Programmatic has evolved through several reinventions — header bidding, privacy changes, identity loss. Which shift actually changed the game the most for publishers, in your view?
While header bidding democratized auction dynamics, privacy-driven identity loss is the shift that fundamentally rewrote the rules. Header bidding was a structural change; identity loss is existential. It completely shifted the power dynamic back to publishers who own their data footprint, but the market isn’t reacting to this shift uniformly.
If you look at who is winning this existential shift right now, it isn’t necessarily the massive, legacy-scale players. The true winners are publishers who built a direct, authenticated subscription or registration relationship with their audience. They possess declared, consented, first-party data with real behavioral depth.

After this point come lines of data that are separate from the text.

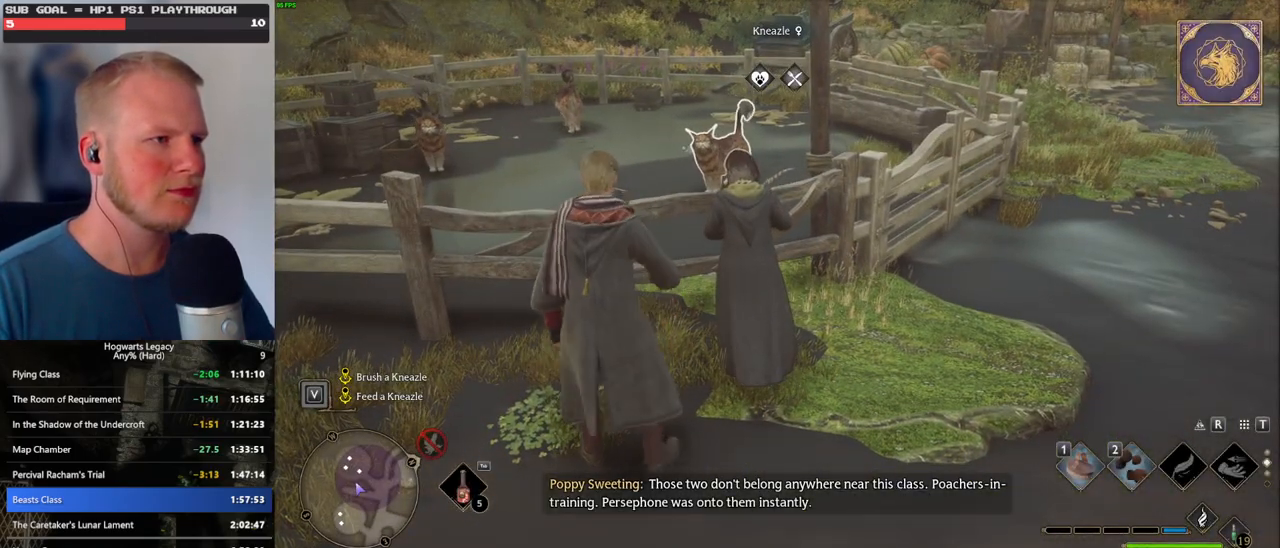
{"keys": [], "mouse": [], "events": [[84, "1", "up"]]}
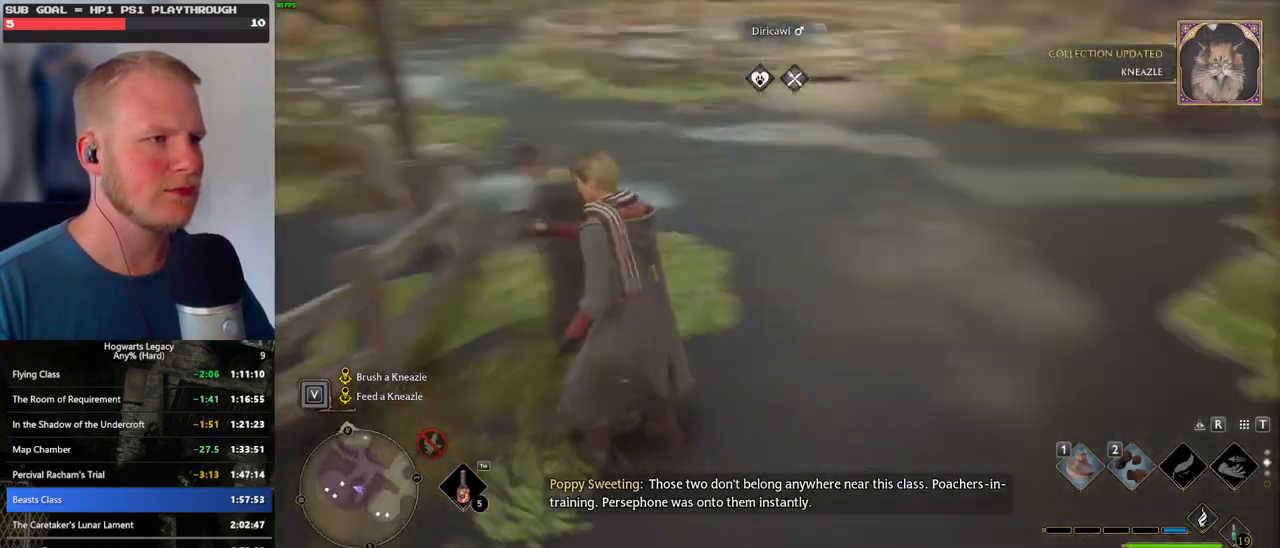
{"keys": ["space", "w"], "mouse": [], "events": [[67, "w", "down"], [317, "shift_l", "down"], [350, "space", "down"], [450, "shift_l", "up"]]}
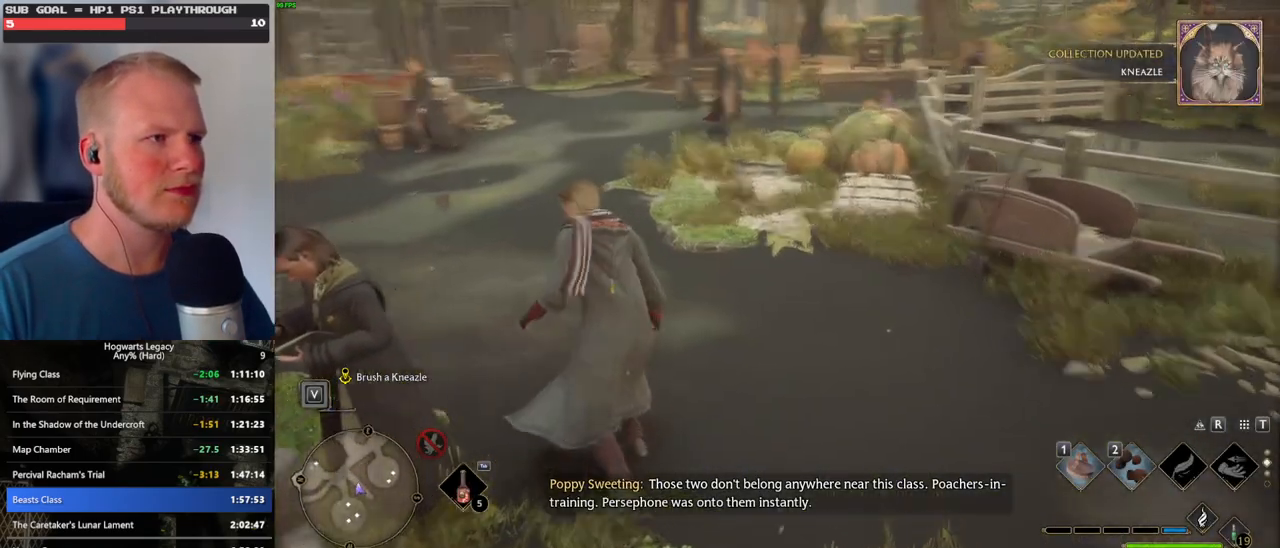
{"keys": ["w"], "mouse": [], "events": [[284, "space", "up"]]}
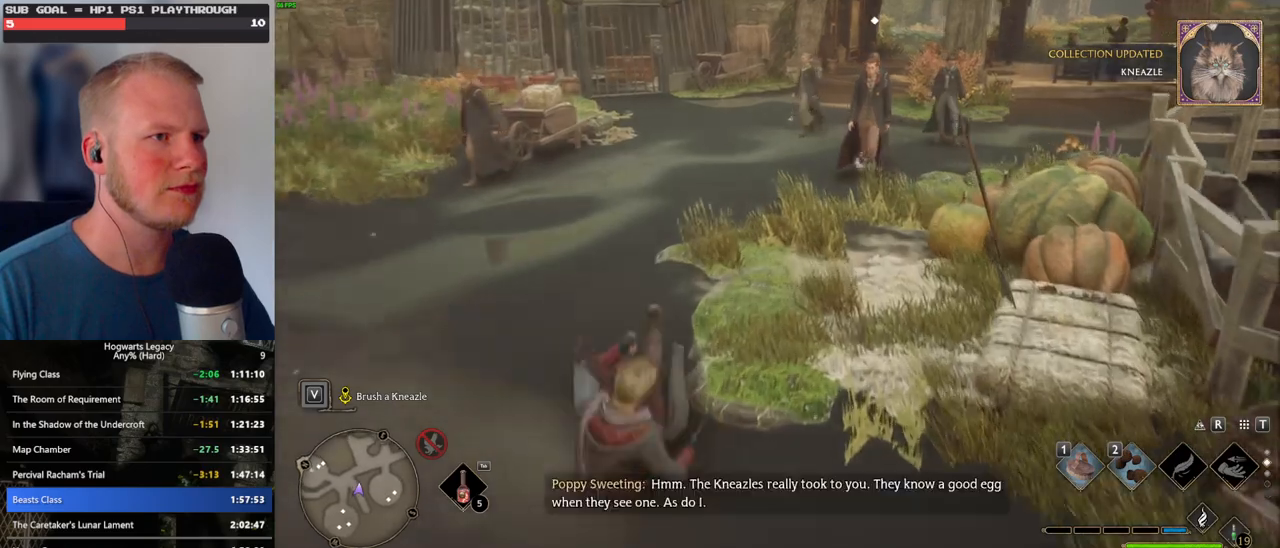
{"keys": ["w"], "mouse": [], "events": []}
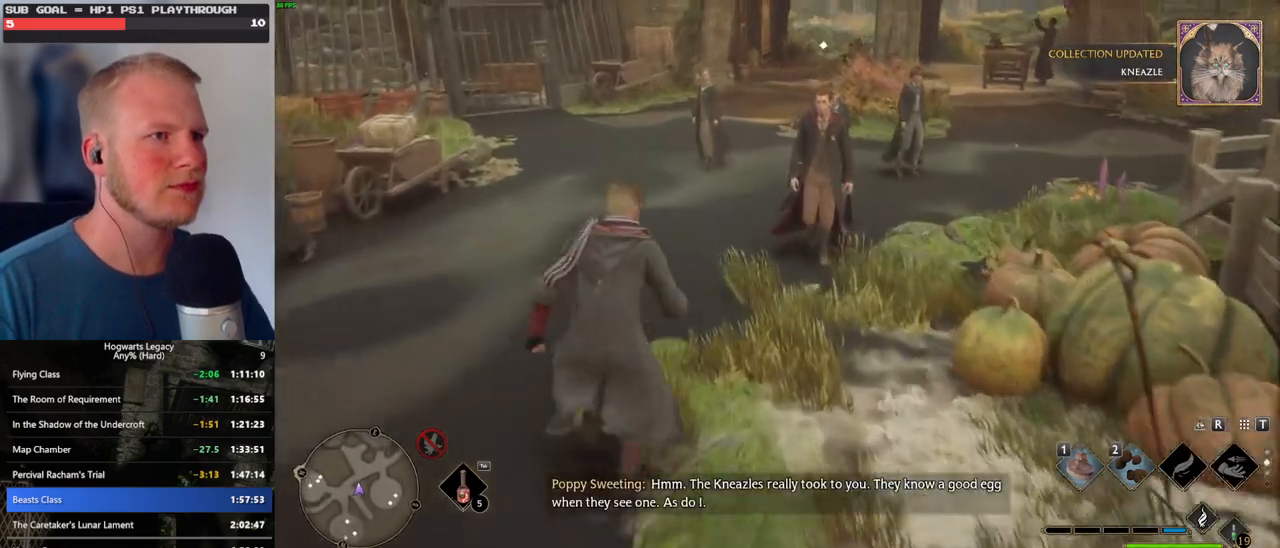
{"keys": ["w"], "mouse": ["wheel"], "events": [[417, "mouse_wheel", "down"]]}
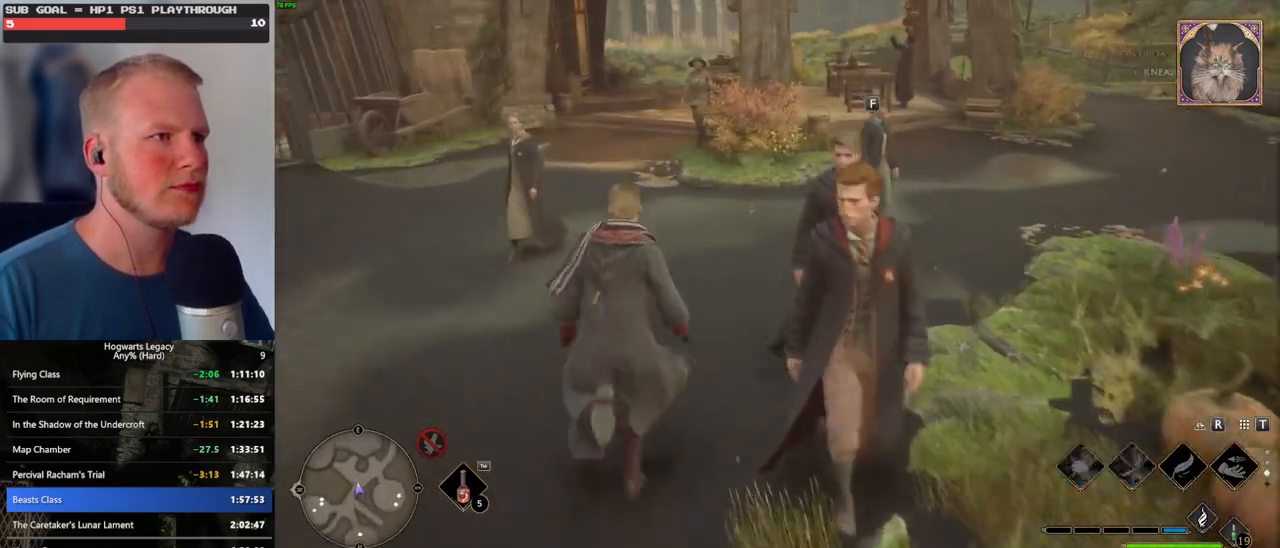
{"keys": ["w"], "mouse": [], "events": [[34, "mouse_wheel", "up"], [250, "mouse_wheel", "down"], [300, "mouse_wheel", "up"]]}
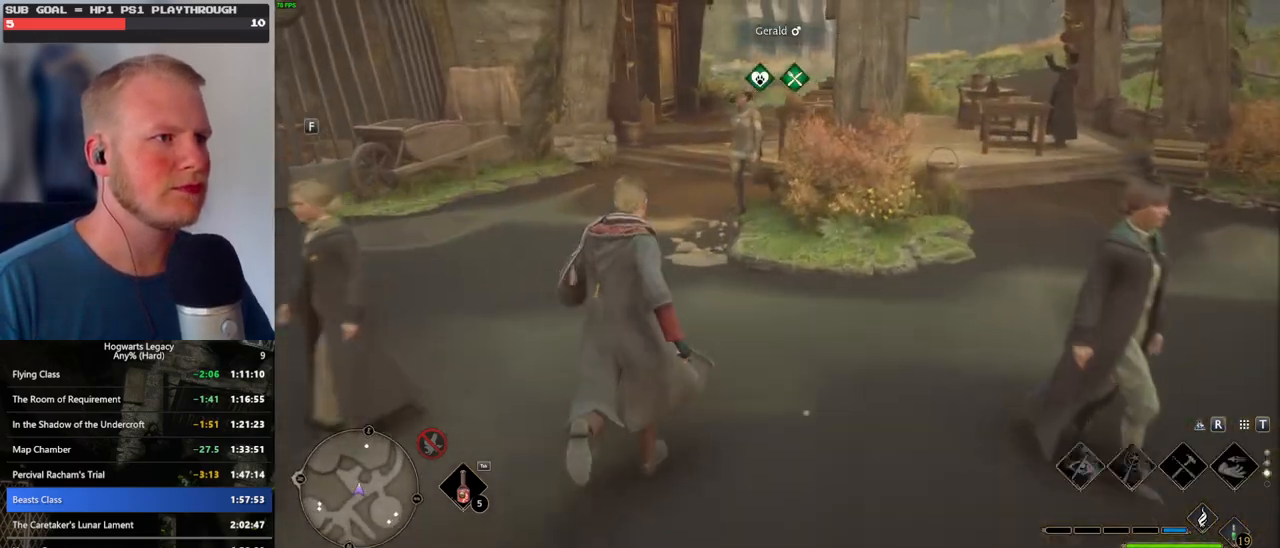
{"keys": [], "mouse": [], "events": [[250, "w", "up"], [400, "mouse_wheel", "down"], [417, "f", "down"], [417, "mouse_wheel", "up"], [484, "f", "up"]]}
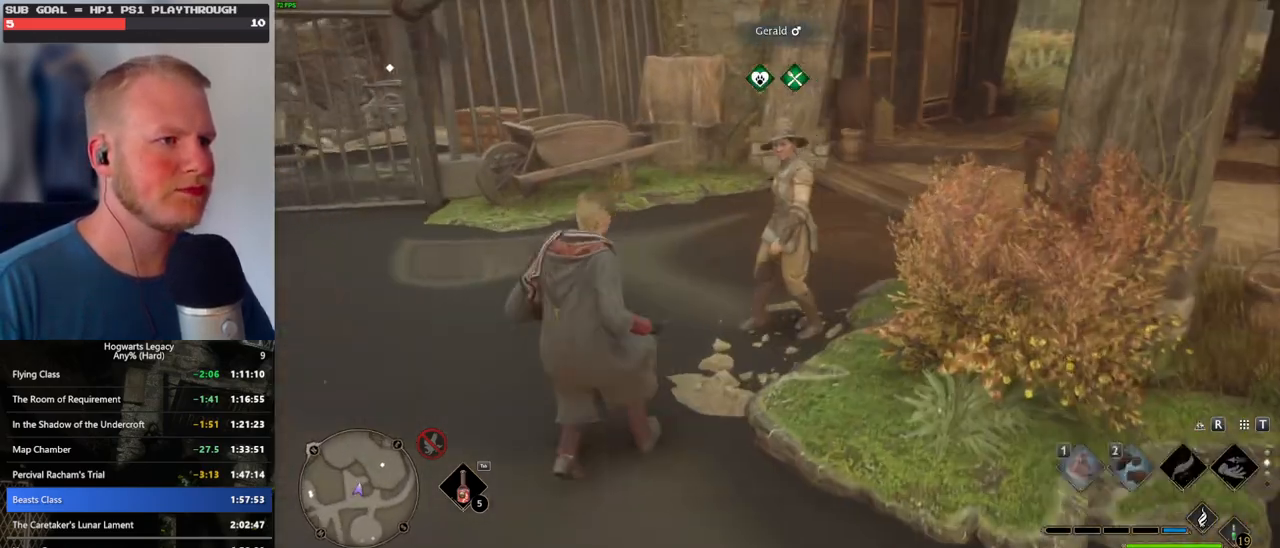
{"keys": [], "mouse": [], "events": [[84, "f", "down"], [150, "f", "up"], [234, "f", "down"], [300, "f", "up"], [384, "f", "down"], [450, "f", "up"]]}
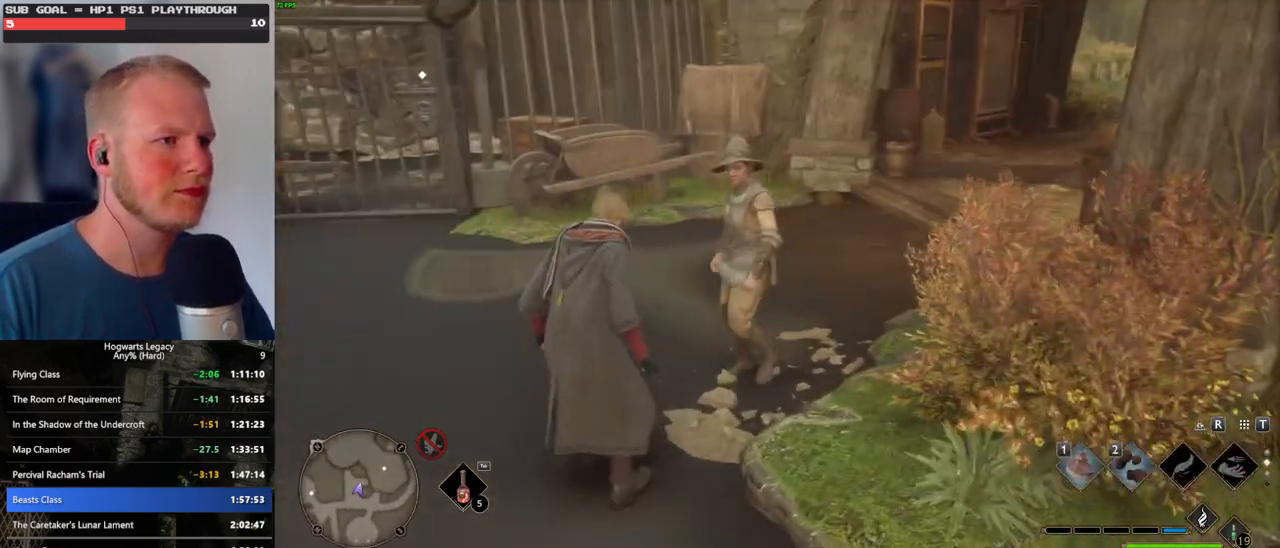
{"keys": ["f"], "mouse": [], "events": [[34, "f", "down"], [34, "mouse_wheel", "down"], [50, "mouse_wheel", "up"], [84, "f", "up"], [184, "f", "down"], [234, "f", "up"], [317, "f", "down"], [384, "f", "up"], [467, "f", "down"]]}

Conversely, the massive scale players who built their entire business models on cookie-based audience extension are struggling heavily. Why? Because their programmatic premium was always borrowed from third-party data they never actually owned.
At the other end of the spectrum, hyper-niche publishers are winning because buyers seeking contextual precision are flocking directly back to them.
“The real damage is happening in the middle tier- mid-sized publishers who have neither massive scale nor hyper-niche depth”
They have no differentiated data story, no unique audience relationship, and zero leverage in the live auction. Identity loss didn’t just change the game; it completely bifurcated the publisher ecosystem.
If you could reset one assumption the industry has about data-driven monetisation, what would it be?
I would reset the assumption that ‘more data equals more revenue.’
The industry has been operating under a hoarding mentality for a decade, accumulating massive, fragmented data lakes that nobody knows how to use effectively. Data-driven monetization is only as good as your execution layer. We need to stop investing purely in data collection and start investing in the automated operational execution that turns that data into yield.